В какой-то момент Илье показалось, что директор вовсе утратил нить, и даже, словив кураж, он решил подсказать ему, чуть ни совершив фатальную ошибку неопытного в присутственных делах человека – напоминать председательствующему о себе. Кудапов, скажем ему спасибо, успел пнуть под столом разгорячившегося коллегу, и этим спас ситуацию. Лицо его при этом оставалось совершенно бесстрастным.
– Вот!!! – неожиданно взревел Вскотский, выбирая из стакана новый карандаш взамен брошенного. – Вот! Товарищ… э-мм-э…
– Гринев, – подсказал все тот же Кудапов, теперь возившийся с «китайским фонариком», игравший роль суфлера в собрании.
Илье достался пламенный взор директора, редко расточавшего комплименты:
– Товарищ Гринев-то придумал штуку! Молодец! А? Так, решено – делаем у подъезда купол! Со звездой и все как положено. Вот вы…

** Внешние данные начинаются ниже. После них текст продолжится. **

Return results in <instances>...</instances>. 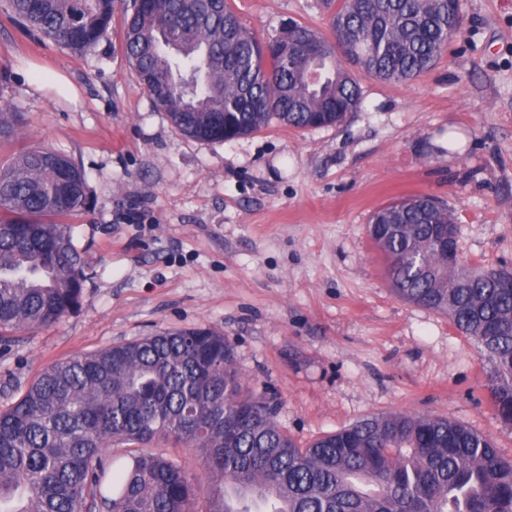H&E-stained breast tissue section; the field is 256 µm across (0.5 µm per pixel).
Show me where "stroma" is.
Here are the masks:
<instances>
[{"mask_svg":"<svg viewBox=\"0 0 512 512\" xmlns=\"http://www.w3.org/2000/svg\"><path fill=\"white\" fill-rule=\"evenodd\" d=\"M266 41L288 24L329 33L336 0H229ZM463 31L405 83L364 73L335 127L271 120L206 142L170 123L122 48V15L78 54L23 31L0 2V106L23 114L0 157L61 151L82 167L71 217L88 280L51 326L0 339V409L52 363L167 331L231 343L244 387L278 404L300 444L368 416L445 417L512 459L490 371L447 315L398 299L367 235L380 207L427 195L452 211L468 264L512 267V0H462ZM62 73L69 99L37 89Z\"/></svg>","mask_w":512,"mask_h":512,"instance_id":"obj_1","label":"stroma"}]
</instances>
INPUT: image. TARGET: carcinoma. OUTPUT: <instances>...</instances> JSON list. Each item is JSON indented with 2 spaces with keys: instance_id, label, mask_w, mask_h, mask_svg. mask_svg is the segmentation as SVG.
I'll return each mask as SVG.
<instances>
[{
  "instance_id": "cac0c4a2",
  "label": "carcinoma",
  "mask_w": 512,
  "mask_h": 512,
  "mask_svg": "<svg viewBox=\"0 0 512 512\" xmlns=\"http://www.w3.org/2000/svg\"><path fill=\"white\" fill-rule=\"evenodd\" d=\"M26 28L91 50L125 14L122 47L181 133L252 134L275 117L335 126L361 103L348 62L388 82L431 67L462 28L450 0H337L329 40L302 24L261 42L228 0H8ZM322 44L310 59L306 43ZM22 113L0 107V145ZM85 175L57 150L0 163V335L49 326L80 305L85 274L67 219ZM451 210L426 195L377 210L368 235L402 300L450 316L492 364L488 390L512 425V268L448 265L434 224ZM277 405L245 394L234 351L210 328L171 330L47 367L0 410V512H198L196 478L161 453L119 444L173 439L202 451L204 512H512V460L445 418L391 412L301 448Z\"/></svg>"
}]
</instances>
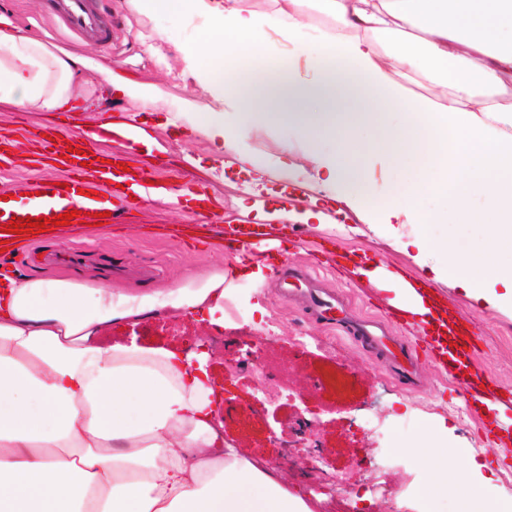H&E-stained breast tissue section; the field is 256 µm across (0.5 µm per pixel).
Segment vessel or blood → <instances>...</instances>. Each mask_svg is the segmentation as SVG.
I'll use <instances>...</instances> for the list:
<instances>
[{
	"label": "vessel or blood",
	"mask_w": 512,
	"mask_h": 512,
	"mask_svg": "<svg viewBox=\"0 0 512 512\" xmlns=\"http://www.w3.org/2000/svg\"><path fill=\"white\" fill-rule=\"evenodd\" d=\"M54 8L64 16L71 31L101 44L108 41L109 33L90 0H56ZM113 137L132 142L140 140L141 134L138 127L129 124L116 130L108 125L89 128L72 135V144L79 147L75 153L64 151L56 140L34 136L35 163L49 168L54 162H61L62 183L56 186L39 182V194L27 206L0 199V242L8 241L15 246L37 244L59 232L58 227L50 225L42 234L33 230L19 234L8 225L15 218H51L82 210L101 214V225L108 229L135 202L171 194L169 183L157 179L154 171L120 170L118 163L124 160V153L98 147L101 140ZM273 286L284 300L299 306L308 316L341 328L394 380L413 390L421 387L420 362L413 343L407 337L393 335L391 324L384 320L354 315L349 296L324 287L317 268L280 263L275 268ZM430 345L441 366L455 365L458 392L469 394L474 379L482 375L478 363L480 349L475 341L466 336L440 334L431 339Z\"/></svg>",
	"instance_id": "1"
}]
</instances>
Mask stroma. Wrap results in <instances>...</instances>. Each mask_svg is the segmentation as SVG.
<instances>
[{
	"label": "stroma",
	"mask_w": 512,
	"mask_h": 512,
	"mask_svg": "<svg viewBox=\"0 0 512 512\" xmlns=\"http://www.w3.org/2000/svg\"><path fill=\"white\" fill-rule=\"evenodd\" d=\"M44 2L0 0V15L22 35L91 56L103 67H119L129 79L162 92L156 106L120 96L103 113L99 103L110 88L100 71H83L73 88L71 127L135 122L141 141H105L102 149H123L131 166L159 169L171 184L189 181L210 196L203 209L148 201L111 231L79 224L44 242V249L97 252L129 264L132 272L122 286L154 288L225 261L216 244L229 228L290 226L293 235L282 259L317 265L331 287L351 296L362 312L389 314L392 294L337 269L338 254L355 253L409 280L430 282L451 314L466 319L481 349V367L505 398L502 415L512 421V317L468 296L456 281H435L432 269L445 263V255L434 256L427 267L416 264L413 250L404 246L415 225L381 224L376 210L338 201L319 180L299 134L288 126L253 129L230 146L191 129L194 118L211 110L223 113L225 124L238 119L225 111L181 52L198 40L208 15L141 14L130 0H111L102 9L110 38L91 46L50 15ZM55 118L52 112H27L0 102V135L11 136L16 153L24 157L31 131ZM433 161L425 151L403 158L396 176L375 169L378 195L405 200L407 186L425 177ZM475 208L483 223L460 224L451 216L431 225V235L455 250L481 248L496 215L483 199H476ZM308 210L321 212V220L300 221L299 213ZM108 334L119 343L180 350L206 341L209 374L230 390L219 410L225 439L247 458L279 471L314 512H460L466 505L484 512L489 499L512 502V445L486 437L471 398L457 395L450 376L429 357L421 359L424 387L405 391L355 344L258 282L227 286L222 329L180 315L118 323ZM427 432L437 441L426 463L417 447ZM434 477L448 490L428 500L424 488ZM463 479L475 491L466 502L459 491Z\"/></svg>",
	"instance_id": "1"
}]
</instances>
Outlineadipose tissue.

– Илья Сергеевич, – опять подсказал Кудапов. Вскотский сверкнул на него очами.
– Илья, значит, Сергеич и будет руководить строительством. Возлагаю на вас бразды, товарищ Гринев! Ужалов… кто еще… ты, Порухайло… мда… Каина Владиславовна, конечно… Кудапов! – чтоб не лениво жилось… и… прочие – сами там решите, кого добавить – в составе штаба. Утвердить приказом. Докладную в инстанцию мне готовьте. Чтоб через неделю утвердить план! Все, товарищи! – с облегчением выдохнул директор, ладонью хлопнув о стол. В стакане звякнули скрепки.
На этом собрание прекратилось. Порухайло весело подмигнул Илье – его похожее на сливу лицо лоснилось от удовольствия. Ужалов посмотрел исподлобья. Кудапов вручил «фонарик» и сочувственно пожал руку.
С ощущением, будто в голове у него роились пчелы, новообращенный строитель коммунизма вышел из приемной и скоро остался один в длинном и пустом коридоре, где эхом отдавал «ремингтон».
_____________________________
[1] Персонаж рассказа «Серая шейка». Д.Н. Мамин-Сибиряк.
[2] Те, кто нам не перечит, вообще кажутся симпатичными.
[3] Очаковская слива, как известно, желта.